┌─ Records for the exercise
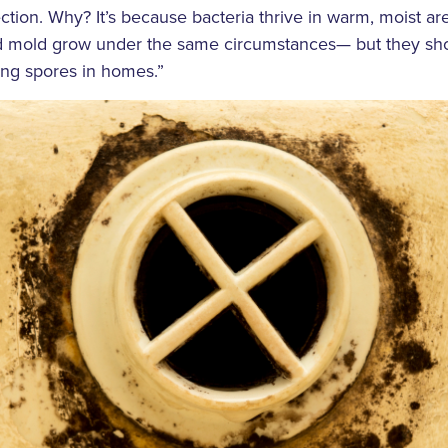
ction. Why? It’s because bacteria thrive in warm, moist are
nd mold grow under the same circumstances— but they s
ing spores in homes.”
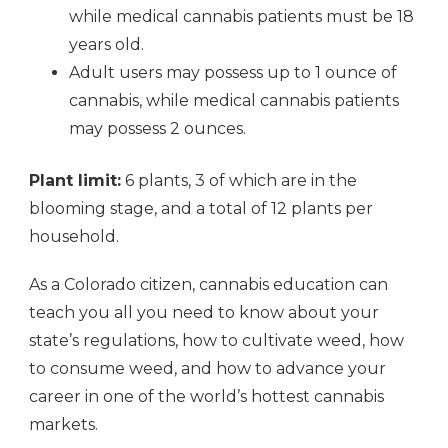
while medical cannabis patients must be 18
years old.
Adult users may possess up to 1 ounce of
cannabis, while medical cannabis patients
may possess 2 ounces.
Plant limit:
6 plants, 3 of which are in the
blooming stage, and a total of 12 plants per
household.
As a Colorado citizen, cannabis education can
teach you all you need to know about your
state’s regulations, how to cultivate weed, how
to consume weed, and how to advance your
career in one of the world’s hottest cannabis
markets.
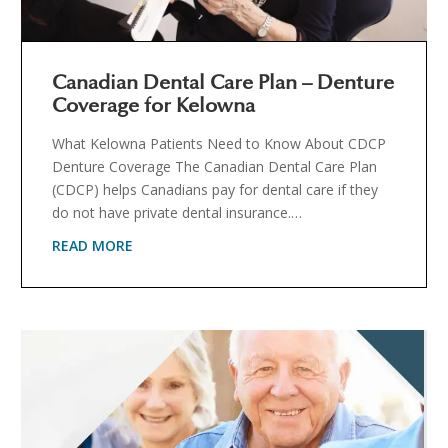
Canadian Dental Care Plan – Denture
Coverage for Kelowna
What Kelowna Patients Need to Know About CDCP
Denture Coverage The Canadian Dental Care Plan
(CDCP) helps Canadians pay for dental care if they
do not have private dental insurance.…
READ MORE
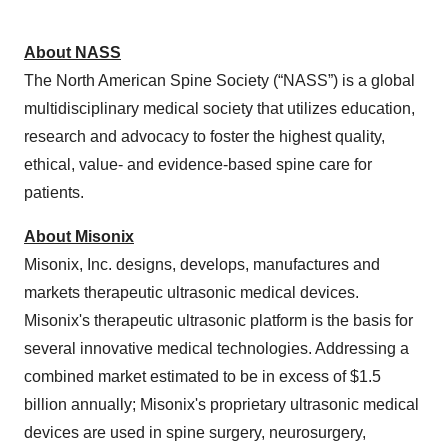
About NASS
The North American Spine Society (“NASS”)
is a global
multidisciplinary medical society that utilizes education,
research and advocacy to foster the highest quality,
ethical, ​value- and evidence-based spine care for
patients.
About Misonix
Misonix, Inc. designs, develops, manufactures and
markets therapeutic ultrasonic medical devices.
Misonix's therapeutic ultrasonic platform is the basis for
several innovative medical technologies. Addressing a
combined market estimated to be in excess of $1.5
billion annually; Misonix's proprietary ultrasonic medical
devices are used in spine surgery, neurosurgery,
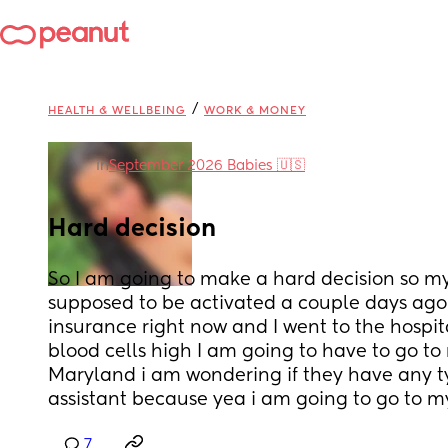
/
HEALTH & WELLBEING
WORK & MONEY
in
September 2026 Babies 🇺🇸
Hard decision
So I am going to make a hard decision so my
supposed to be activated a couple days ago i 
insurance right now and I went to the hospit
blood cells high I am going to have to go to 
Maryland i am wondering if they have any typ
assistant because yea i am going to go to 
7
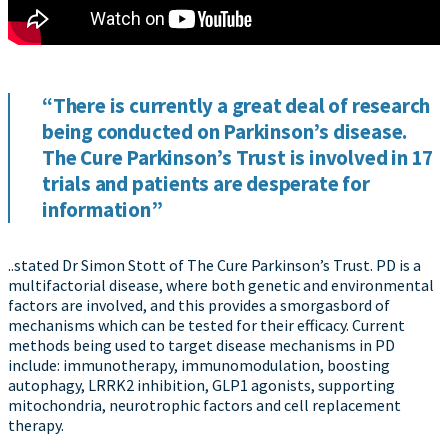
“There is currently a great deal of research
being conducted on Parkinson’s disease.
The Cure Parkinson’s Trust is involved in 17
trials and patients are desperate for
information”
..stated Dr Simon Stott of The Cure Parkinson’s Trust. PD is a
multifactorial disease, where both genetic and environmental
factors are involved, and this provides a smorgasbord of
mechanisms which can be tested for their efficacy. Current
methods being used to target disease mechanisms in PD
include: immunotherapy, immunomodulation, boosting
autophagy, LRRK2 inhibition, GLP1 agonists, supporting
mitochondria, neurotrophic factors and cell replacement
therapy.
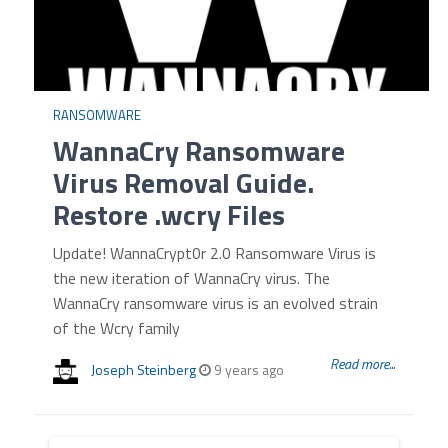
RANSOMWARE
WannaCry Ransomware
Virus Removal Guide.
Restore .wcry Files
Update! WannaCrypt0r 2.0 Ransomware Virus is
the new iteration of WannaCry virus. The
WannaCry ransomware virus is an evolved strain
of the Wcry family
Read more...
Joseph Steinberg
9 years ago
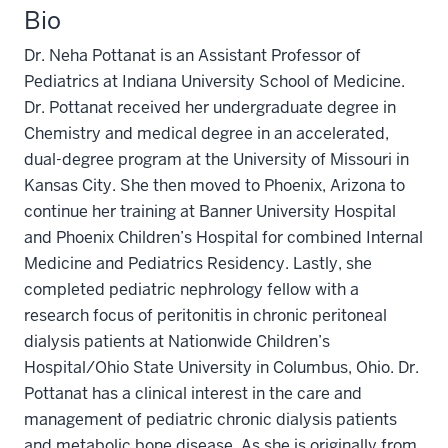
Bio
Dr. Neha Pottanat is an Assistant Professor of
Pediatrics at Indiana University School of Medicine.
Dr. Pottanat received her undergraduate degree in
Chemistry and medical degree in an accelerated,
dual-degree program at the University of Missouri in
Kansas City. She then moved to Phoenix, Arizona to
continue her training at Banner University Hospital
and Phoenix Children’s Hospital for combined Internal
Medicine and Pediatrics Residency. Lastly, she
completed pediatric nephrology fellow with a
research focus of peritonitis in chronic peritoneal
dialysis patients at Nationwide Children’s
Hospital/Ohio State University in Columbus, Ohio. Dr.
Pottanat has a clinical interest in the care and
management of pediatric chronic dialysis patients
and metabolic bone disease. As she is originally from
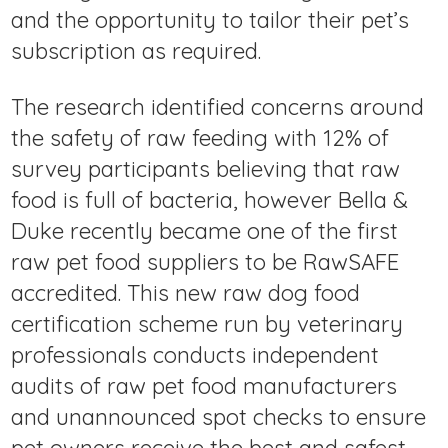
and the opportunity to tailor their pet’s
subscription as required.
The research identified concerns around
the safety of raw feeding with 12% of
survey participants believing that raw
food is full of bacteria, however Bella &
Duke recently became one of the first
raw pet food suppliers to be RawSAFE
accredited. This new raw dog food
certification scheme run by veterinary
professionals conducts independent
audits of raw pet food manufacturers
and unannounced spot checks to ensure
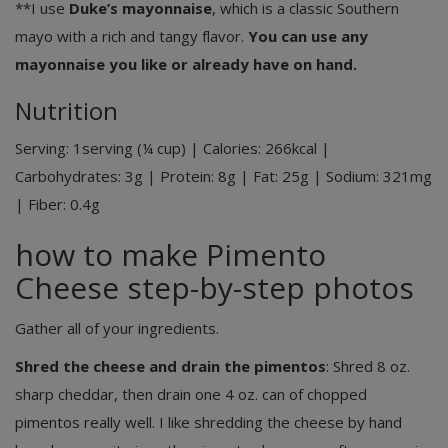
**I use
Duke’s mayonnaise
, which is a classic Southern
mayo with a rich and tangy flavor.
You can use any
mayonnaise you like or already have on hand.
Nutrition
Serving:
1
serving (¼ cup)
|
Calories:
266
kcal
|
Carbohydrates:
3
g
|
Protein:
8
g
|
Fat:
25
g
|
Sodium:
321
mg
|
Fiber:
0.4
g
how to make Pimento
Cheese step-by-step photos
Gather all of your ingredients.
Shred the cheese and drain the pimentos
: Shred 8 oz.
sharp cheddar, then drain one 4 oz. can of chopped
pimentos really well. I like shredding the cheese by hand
└─
### Required action
Your answer must be everything above from the line with "Joseph Steinberg" down to the line with "food is full of bacteria, however Bella &", word for word, and no pictures.

### Task solution
Joseph Steinberg
9 years ago
Bio
Dr. Neha Pottanat is an Assistant Professor of
Pediatrics at Indiana University School of Medicine.
Dr. Pottanat received her undergraduate degree in
Chemistry and medical degree in an accelerated,
dual-degree program at the University of Missouri in
Kansas City. She then moved to Phoenix, Arizona to
continue her training at Banner University Hospital
and Phoenix Children’s Hospital for combined Internal
Medicine and Pediatrics Residency. Lastly, she
completed pediatric nephrology fellow with a
research focus of peritonitis in chronic peritoneal
dialysis patients at Nationwide Children’s
Hospital/Ohio State University in Columbus, Ohio. Dr.
Pottanat has a clinical interest in the care and
management of pediatric chronic dialysis patients
and metabolic bone disease. As she is originally from
and the opportunity to tailor their pet’s
subscription as required.
The research identified concerns around
the safety of raw feeding with 12% of
survey participants believing that raw
food is full of bacteria, however Bella &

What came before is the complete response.